On a recent trip to France, I visited Le Rocher de Monaco (The Rock of Monaco), home of the principality’s royal Grimaldi family. Intrigued, as most Americans are, by the glamorous life and tragic death (in 1982) of Grace Kelly, my fist stop was her final resting place in the Cathedrale de Monaco . Here, she is buried alongside the former princes of Monaco, under a tombstone bearing the inscription Grazia Patricia, the name given to her when she married Prince Ranier III on April 19, 1956. Prince Ranier III, who died in 2005, is buried alongside her.
Grazia Patricia was the mother of three children: Princess Caroline, Prince Albert II, and Princess Stephanie. Prince Albert II is the current Head of the House of Grimaldi and ruler of the Principality of Monaco. Albert II is a “prince of the people,” who can be seen often dining in the cafés across from the palace and strolling around Monaco. He has also brought much scandal to the House of Grimaldi, by fathering two children out of wedlock and through his involvement in various paternity suits. Princess Caroline is now the Princess of Hanover (married to Ernst August V, Prince of Hanover) and is the heiress to the throne of Monaco. Princess Stéphanie has always been referred to by her family as the “wild child,” and has worked as a swimwear designer, singer and fashion model.
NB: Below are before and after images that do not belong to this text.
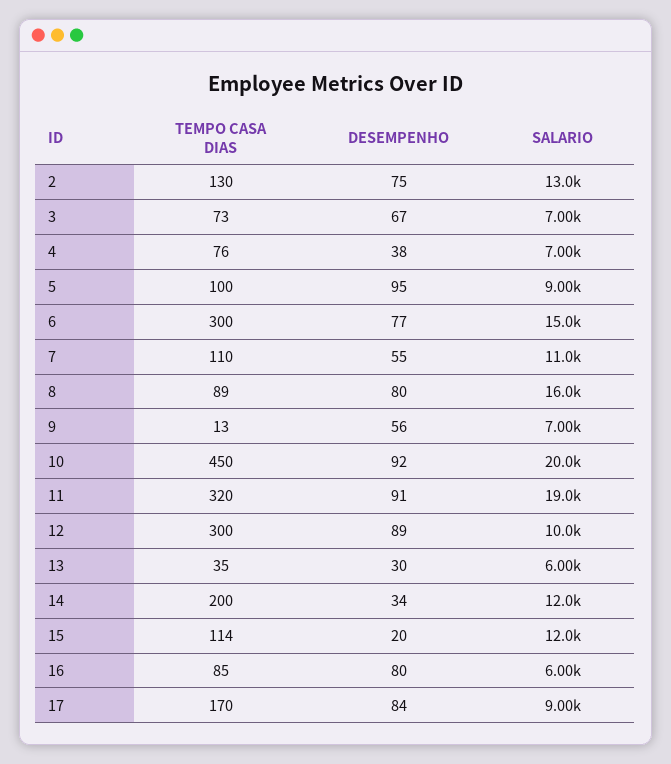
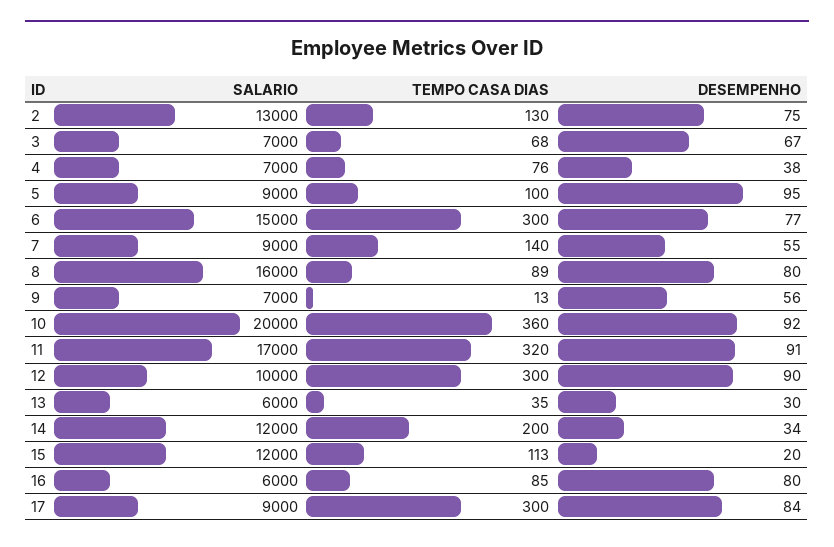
  {
    "TEMPO CASA DIAS": {
      "2": 130,
-     "3": 73,
+     "3": 68,
      "4": 76,
      "5": 100,
      "6": 300,
-     "7": 110,
+     "7": 140,
      "8": 89,
      "9": 13,
-     "10": 450,
+     "10": 360,
      "11": 320,
      "12": 300,
      "13": 35,
      "14": 200,
-     "15": 114,
+     "15": 113,
      "16": 85,
-     "17": 170
+     "17": 300
    },
    "DESEMPENHO": {
      "2": 75,
      "3": 67,
      "4": 38,
      "5": 95,
      "6": 77,
      "7": 55,
      "8": 80,
      "9": 56,
      "10": 92,
      "11": 91,
-     "12": 89,
+     "12": 90,
      "13": 30,
      "14": 34,
      "15": 20,
      "16": 80,
      "17": 84
    },
    "SALARIO": {
      "2": 13000,
      "3": 7000,
      "4": 7000,
      "5": 9000,
      "6": 15000,
-     "7": 11000,
+     "7": 9000,
      "8": 16000,
      "9": 7000,
      "10": 20000,
-     "11": 19000,
+     "11": 17000,
      "12": 10000,
      "13": 6000,
      "14": 12000,
      "15": 12000,
      "16": 6000,
      "17": 9000
    }
  }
The Principality of Monaco is comprised of five main areas, the largest of which is Monte Carlo. Monte Carlo is the pinnacle of elegance, luxury and nightlife (including high stakes gambling). The famous Casino is adjacent to the world- renowned Grand Hôtel de Paris, which was established in 1864 by Charles III of Monaco. In the main hall of the Grand Hôtel de Paris, there is a bronze statue of Louis XIV. Gamblers hoping to win (or increase) their fortunes rub Louis’ knee for luck before going to the casino. Monte Carlo is also where one can find most of the Circuit de Monaco, on which the Formula One Monaco Grand Prix takes place each year. Monte Carlo also hosts events such as fashion shows, world championship boxing bouts, the European Poker Tour Grand Final and the World Backgammon Championship throughout the year.
As for the other four areas, The Rock (a limestone peninsula seven hundred meters long, sixty meters above sea-level) is where you can find the maritime museum (dedicated to Albert I) and the Grimaldi Palace. However, the term The Rock is also used in reference to the whole of Monaco. La Condamine is the port district and the Fontvieille quarter (a neighborhood that was built out over the sea) is known for its sports stadium. Lastly, The Moneghetti is home to Monaco’s lovely exotic garden.
Take a day to explore all of the diversity, luxury and history Monaco has to offer, and keep an eye out for Prince Albert II…he might just sit down next to you at lunch.